Trajan died in en-route to Italy at the town of Selinus in Cilicia AD 117 of natural causes. Although Trajan had never designated a successor, the succession passed smoothly from Trajan to Hadrian – in what was a rather suspect last minute,  ‘death-bed’ adoption of his nephew, who thereby became his posthumus son. However, as the veracity of the ‘adoption’ was attested to by Trajan’s highly respected wife Plotina, it was accepted as legitimate – an almost foregone conclusion, as no-one wanted civil war, especially with Hadrian sitting in control of the mighty battle-hardened Syrian army.

 

Actually, it has always been something of a mystery, as to why Trajan had not earlier designated Hadrian as his heir, as he and Plotina had no children of their own and he been the guardian of Hadrian since the boy was ten. On the face of it Hadrian was the obvious choice and his abilities, both as a soldier and as an administrator had certainly been tested by Trajan over an extended period.

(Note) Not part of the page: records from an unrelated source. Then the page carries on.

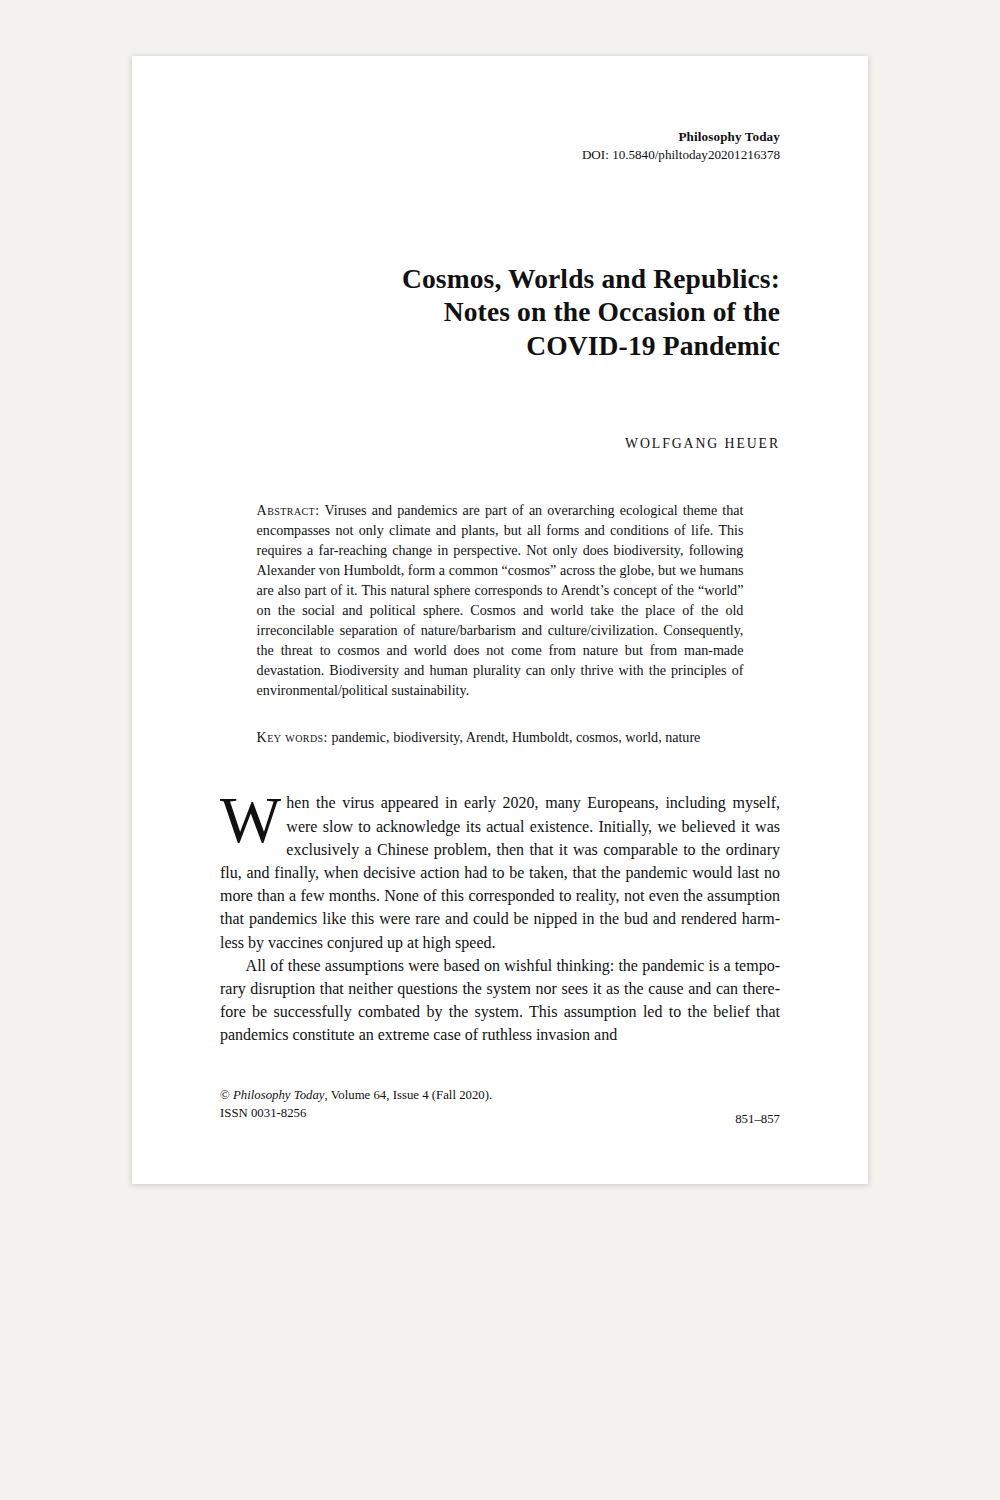Philosophy Today
DOI: 10.5840/philtoday20201216378
Cosmos, Worlds and Republics:
Notes on the Occasion of the
COVID-19 Pandemic
Wolfgang Heuer
Abstract: Viruses and pandemics are part of an overarching ecological theme that encompasses not only climate and plants, but all forms and conditions of life. This requires a far-reaching change in perspective. Not only does biodiversity, following Alexander von Humboldt, form a common “cosmos” across the globe, but we humans are also part of it. This natural sphere corresponds to Arendt’s concept of the “world” on the social and political sphere. Cosmos and world take the place of the old irreconcilable separation of nature/barbarism and culture/civilization. Consequently, the threat to cosmos and world does not come from nature but from man-made devastation. Biodiversity and human plurality can only thrive with the principles of environmental/political sustainability.
Key words: pandemic, biodiversity, Arendt, Humboldt, cosmos, world, nature
When the virus appeared in early 2020, many Europeans, including myself, were slow to acknowledge its actual existence. Initially, we believed it was exclusively a Chinese problem, then that it was comparable to the ordinary flu, and finally, when decisive action had to be taken, that the pandemic would last no more than a few months. None of this corresponded to reality, not even the assumption that pandemics like this were rare and could be nipped in the bud and rendered harmless by vaccines conjured up at high speed.
All of these assumptions were based on wishful thinking: the pandemic is a temporary disruption that neither questions the system nor sees it as the cause and can therefore be successfully combated by the system. This assumption led to the belief that pandemics constitute an extreme case of ruthless invasion and
© Philosophy Today, Volume 64, Issue 4 (Fall 2020).
ISSN 0031-8256
851–857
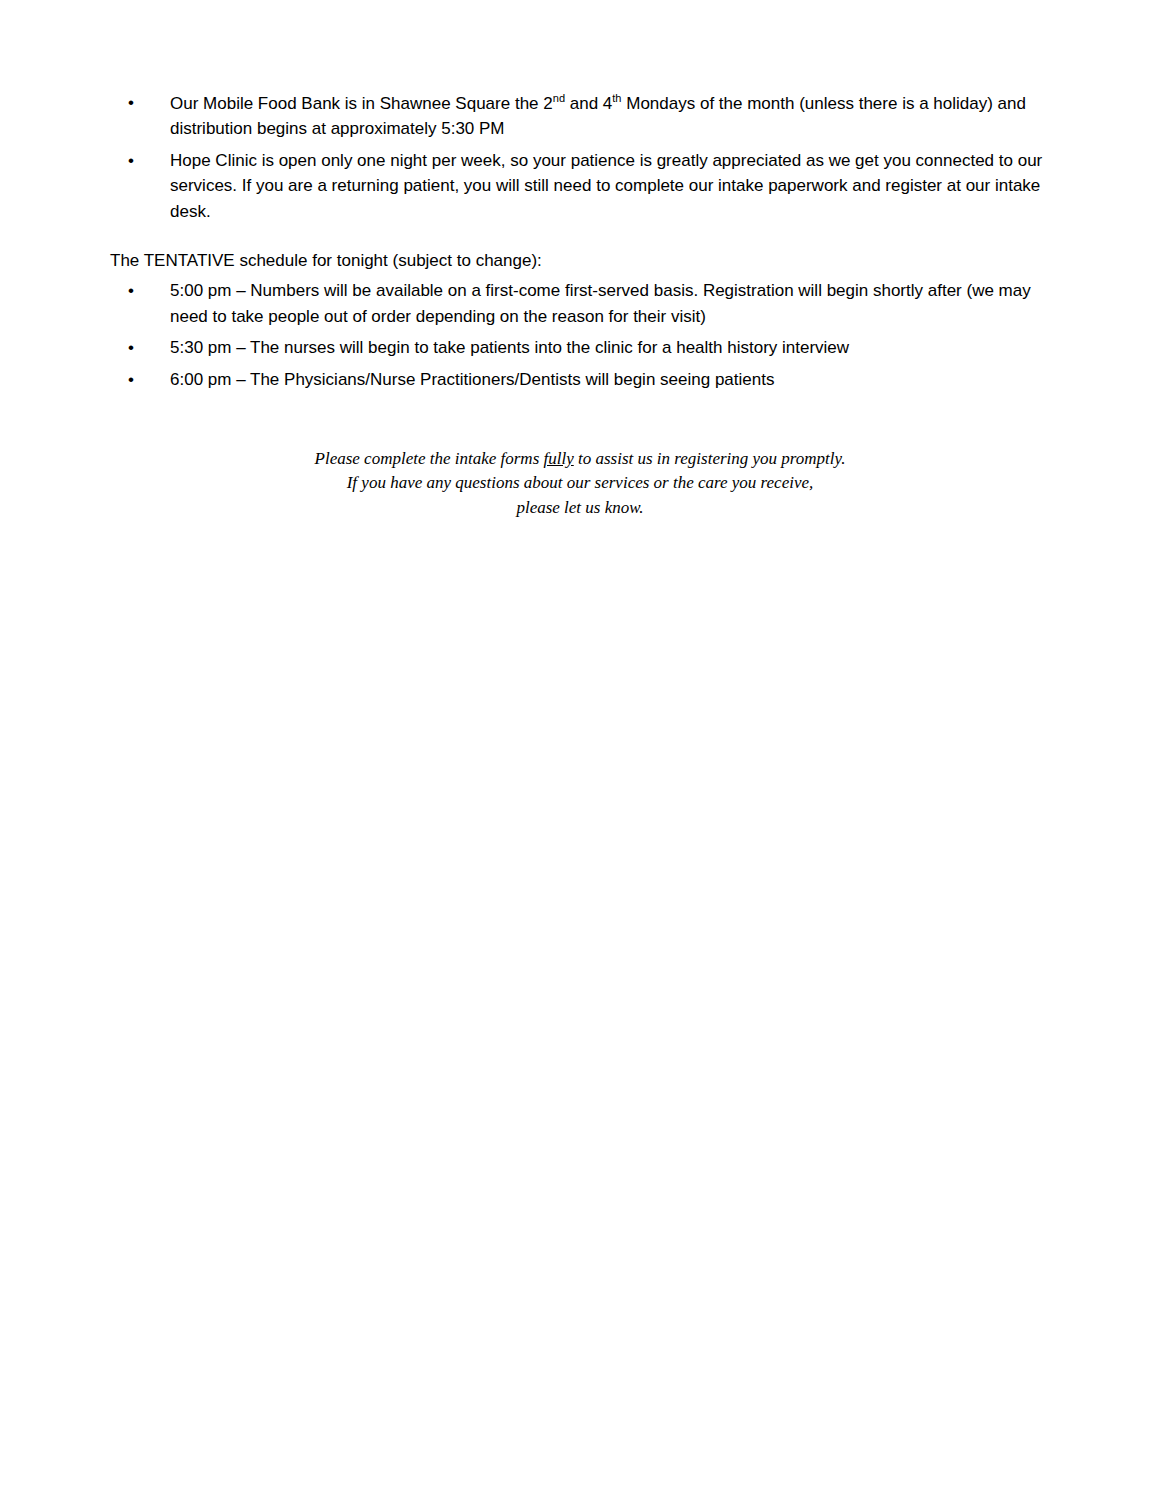Our Mobile Food Bank is in Shawnee Square the 2nd and 4th Mondays of the month (unless there is a holiday) and distribution begins at approximately 5:30 PM
Hope Clinic is open only one night per week, so your patience is greatly appreciated as we get you connected to our services. If you are a returning patient, you will still need to complete our intake paperwork and register at our intake desk.
The TENTATIVE schedule for tonight (subject to change):
5:00 pm – Numbers will be available on a first-come first-served basis. Registration will begin shortly after (we may need to take people out of order depending on the reason for their visit)
5:30 pm – The nurses will begin to take patients into the clinic for a health history interview
6:00 pm – The Physicians/Nurse Practitioners/Dentists will begin seeing patients
Please complete the intake forms fully to assist us in registering you promptly.
If you have any questions about our services or the care you receive,
please let us know.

He had been a provincial governor, held the most senior priesthoods  and in AD 108 he had been  ‘consul suffectus’  – the highest rank after the emperor,

 

Indubitably one of histories truly great men, Trajan was universally remembered long after his death for the example of his benign rule and impressive personal dignity, kindness and moderation. Thereafter the senate greeted all future emperors on their appointment to the throne with the salutation – “felicior Augusto,  melior Traiano“. an admonition to be as lucky as Augustus and as benign as Trajan.